Sastra for Minahasa Masa Depan!

Mengapa sastra (baca: tulisan)?

Sebab tulisan adalah bentuk kasat mata dari bahasa yang adalah alat atau perwujudan budaya yang digunakan manusia untuk saling berkomunikasa atau berhubungan, baik lewat tulisan, lisan, ataupun gerakan (bahasa isyarat), dengan tujuan menyampaikan maksud hati atau kemauan kepada lawan bicaranya atau orang lain. Melalui bahasa, manusia dapat menyesuaikan diri dengan adat istiadat, tingkah laku, tata krama masyarakat, dan sekaligus mudah membaurkan dirinya dengan segala bentuk masyarakat.


Kemudian: Mengapa pake Bahasa Manado? No kong kyapa dang?

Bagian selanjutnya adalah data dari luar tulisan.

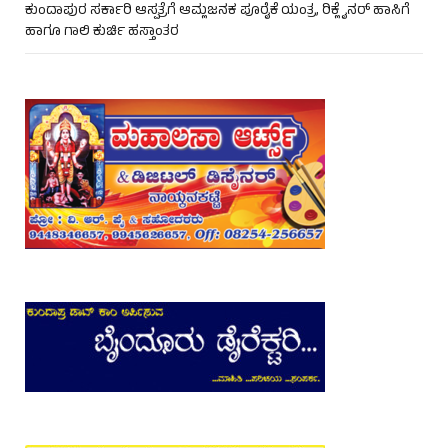
ಕುಂದಾಪುರ ಸರ್ಕಾರಿ ಆಸ್ಪತ್ರೆಗೆ ಆಮ್ಲಜನಕ ಪೂರೈಕೆ ಯಂತ್ರ, ರಿಕ್ಲೈನರ್ ಹಾಸಿಗೆ
ಹಾಗೂ ಗಾಲಿ ಕುರ್ಚಿ ಹಸ್ತಾಂತರ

Karena tak ada lagi bahasa lain yang menjadi 'lingua franca" di se-enteru Minahasa hari ini selain bahasa yang dulunya torang kenal juga sebagai "Melayu Manado".

Yang terutama adalah bahwa lewat sastra kita dapat kembali menjabarkan “Kebudayaan Minahasa” hari ini. Dengan menulis kita dapat kembali meluruskan benang kusut sejarah Bangsa Minahasa. Lalu, lewat tulisan, kita menggapai keabadian, io toh?



Tulisan Paling Baru

ini tong pe posting terbaru.

Esei Denni Pinontoan: Media, Wacana dan Perempuan".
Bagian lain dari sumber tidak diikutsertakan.